Ada kepercayaan dari generasi tua bahwa kalau pacaran jangan pergi ke candi. Entah apa yang menjadi dasar, yang jelas kata mereka ‘nanti gampang putus’. Nyatanya pesan sakti tersebut sering diabaikan para generasi muda. Mereka malah hampir selalu memanfaatkan waktu ke Candi Plaosan, sekitar satu kilometer dari Candi Prambanan, untuk memadu kasih. Justru mereka yakin kalau tuah dari Candi Plaosan bakal melanggengkan cinta mereka. Tuah Candi Plaosan juga dipercaya akan merukunkan suami istri yang sering berselisih dan memberikan jodoh bagi para lajang.
Konon, guna mendapatkan tuah cinta kasih tersebut, pengunjung yang datang ke candi ini harus membawa sesaji berupa bunga dan dupa wangi. Selain itu wajah harus senantiasa memancarkan kegembiraan hidup ditambah bertingkah laku pantas. Entah sejak kapan kepercayaan seperti itu timbul di kalangan masyarakat. Yang jelas Candi Plaosan memang menggambarkan kerukunan cinta antara Rakai Pikatan dengan Pramodawardhani. Rakai Pikatan berasal dari Wangsa Sanjaya yang beragama Siwa (Hindu), sementara Pramodawardhani adalah putri raja dari Wangsa Sailendra yang menganut agama Buddha.
Candi Plaosan ditemukan pada 1867. Penelitian pertama dilakukan oleh Ijzerman pada 1909. Beberapa kali pemugaran pernah dilakukan di sana oleh pemerintah Hindia Belanda. Pemugaran pertama oleh pemerintah RI dilakukan pada 1962 terhadap candi induk.
Epigraf J.G. de Casparis mengatakan bahwa kompleks Candi Plaosan didirikan pada pertengahan abad ke-9, antara tahun 825-850. Pendapat Casparis berdasarkan data prasasti, gaya seni, dan arsitektur bangunan.
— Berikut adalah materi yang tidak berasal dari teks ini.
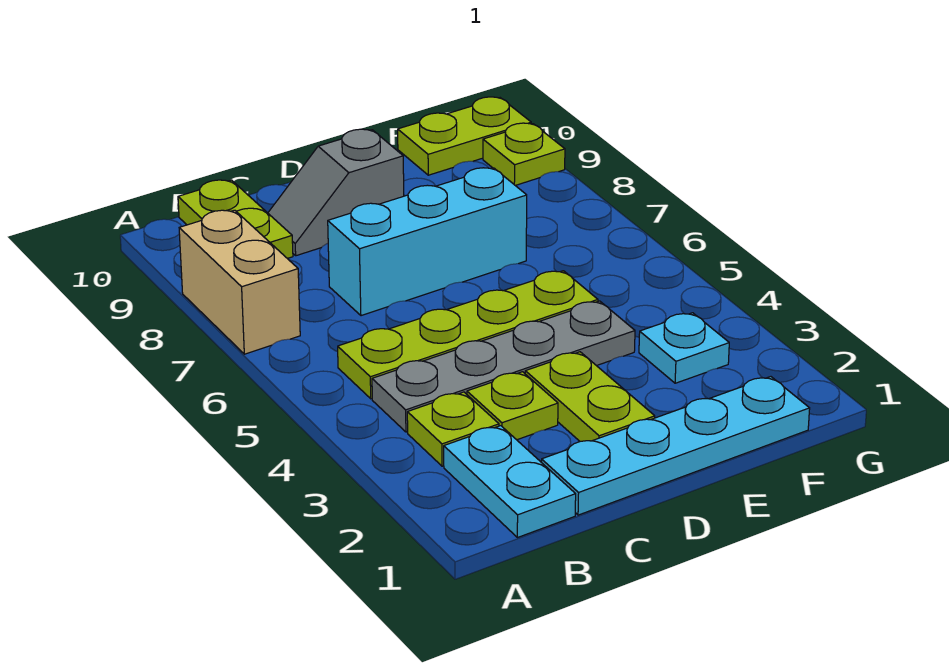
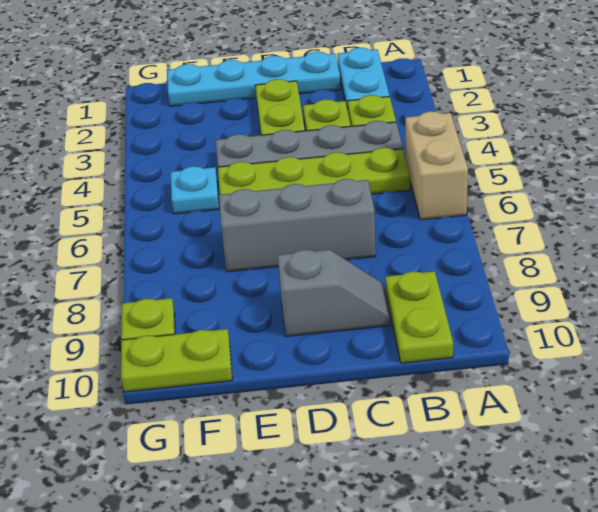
tan 1x2 brick [179,210,300,354] -> tan 1x2 brick moved to [405,111,468,220]
cyan 1x3 brick [328,168,527,316] -> grey 1x3 brick [219,179,376,272]
cyan 1x1 plate [639,313,729,383] -> cyan 1x1 plate moved to [171,166,219,214]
Sejumlah tulisan yang menunjukkan hal itu antara lain berbunyi Anumoda Sang Sirikan Pu Surya (hadiah dari Sirikan – Pu Surya) dan Anumoda Sri Kahulunan (hadiah Sri Baginda Putri).
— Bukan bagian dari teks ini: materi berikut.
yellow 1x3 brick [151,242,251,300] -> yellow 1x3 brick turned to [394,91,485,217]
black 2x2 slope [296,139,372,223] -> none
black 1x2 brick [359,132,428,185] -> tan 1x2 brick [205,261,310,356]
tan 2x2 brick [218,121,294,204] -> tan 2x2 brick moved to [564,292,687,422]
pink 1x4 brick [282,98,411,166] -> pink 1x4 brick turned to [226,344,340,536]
Disimpulkan bahwa Sri Kahulunan adalah putri raja yang disebut dalam prasasti Karangtengah (824 M) dan Tri Tepusan (842 M), yaitu putri Raja Sailendra Pramodawardhani. Pendapat lain mengatakan candi tersebut dibangun sebelum masa pemerintahan Rakai Pikatan. Menurut arkeolog UGM, Anggraeni, yang dimaksud dengan Sri Kahulunan adalah ibu Rakai Garung yang memerintah Mataram sebelum Rakai Pikatan. Masa pemerintahan Rakai Pikatan dinilai terlalu singkat untuk membangun candi sebesar Plaosan. Rakai Pikatan membangun candi perwara setelah masa pembangunan candi utamanya (www.candi.pnri.go.id).
Kompleks Percandian
Candi Plaosan adalah sebutan untuk kompleks percandian yang terletak di Dukuh Plaosan, Kecamatan Prambanan, Jawa Tengah. Adanya kemuncak stupa, arca Buddha, dan candi-candi perwara yang berbentuk stupa, menandakan bahwa Candi Plaosan adalah candi Buddha.
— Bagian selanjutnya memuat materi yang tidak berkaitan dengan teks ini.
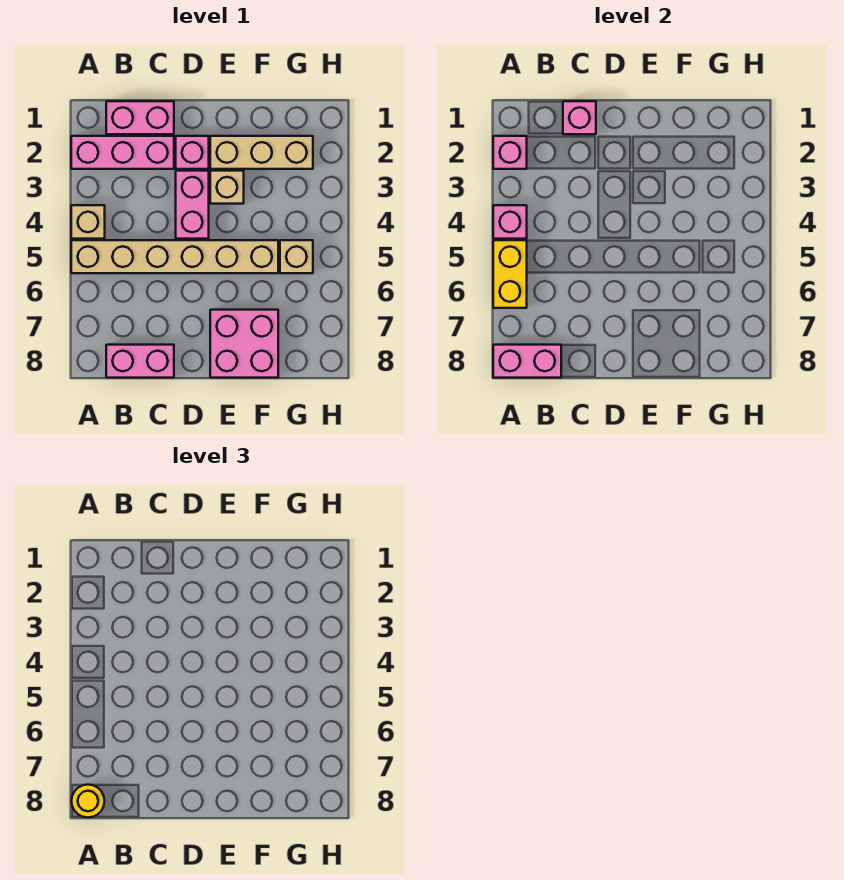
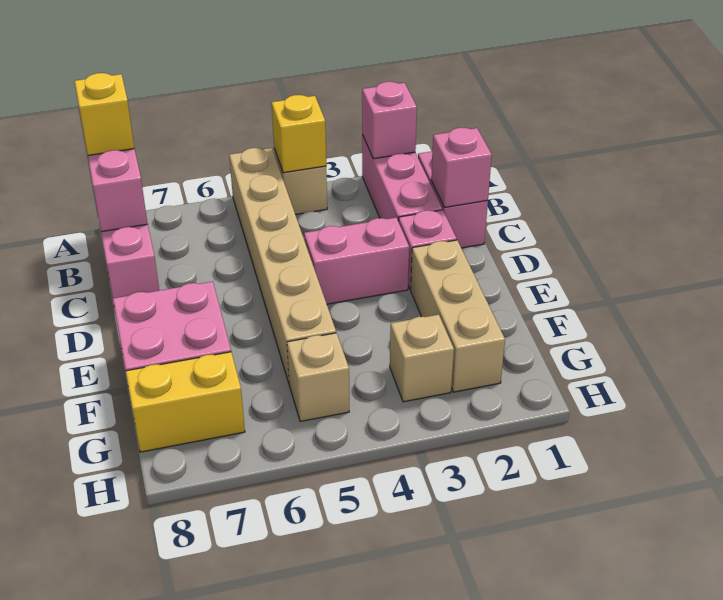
pink 1x1 brick [493,205,527,239] -> yellow 1x1 brick [272,95,326,173]
yellow 1x2 brick [493,240,527,308] -> yellow 1x2 brick moved to [126,352,245,452]
yellow 1x1 round brick [72,785,104,818] -> yellow 1x1 brick [75,73,134,155]
tan 1x1 brick [210,171,244,204] -> tan 1x1 brick moved to [390,315,454,402]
Kompleks Candi Plaosan terdiri atas Candi Plaosan Lor dan Candi Plaosan Kidul. Keduanya sering disebut Candi Kembar. Bentuk Candi Plaosan Lor lebih besar dan utuh daripada Plaosan Kidul. Candi Plaosan Lor memiliki dua candi utama. Candi yang terletak di sebelah kiri (di sebelah utara) dinamakan Candi Induk Utara dengan relief yang menggambarkan tokoh-tokoh perempuan. Sementara candi yang terletak di sebelah kanan (selatan) dinamakan Candi Induk Selatan dengan relief menggambarkan tokoh-tokoh lelaki. Kedua candi induk dikelilingi oleh 116 stupa perwara dan 58 buah candi perwara, ditambah satu bangunan mandapa.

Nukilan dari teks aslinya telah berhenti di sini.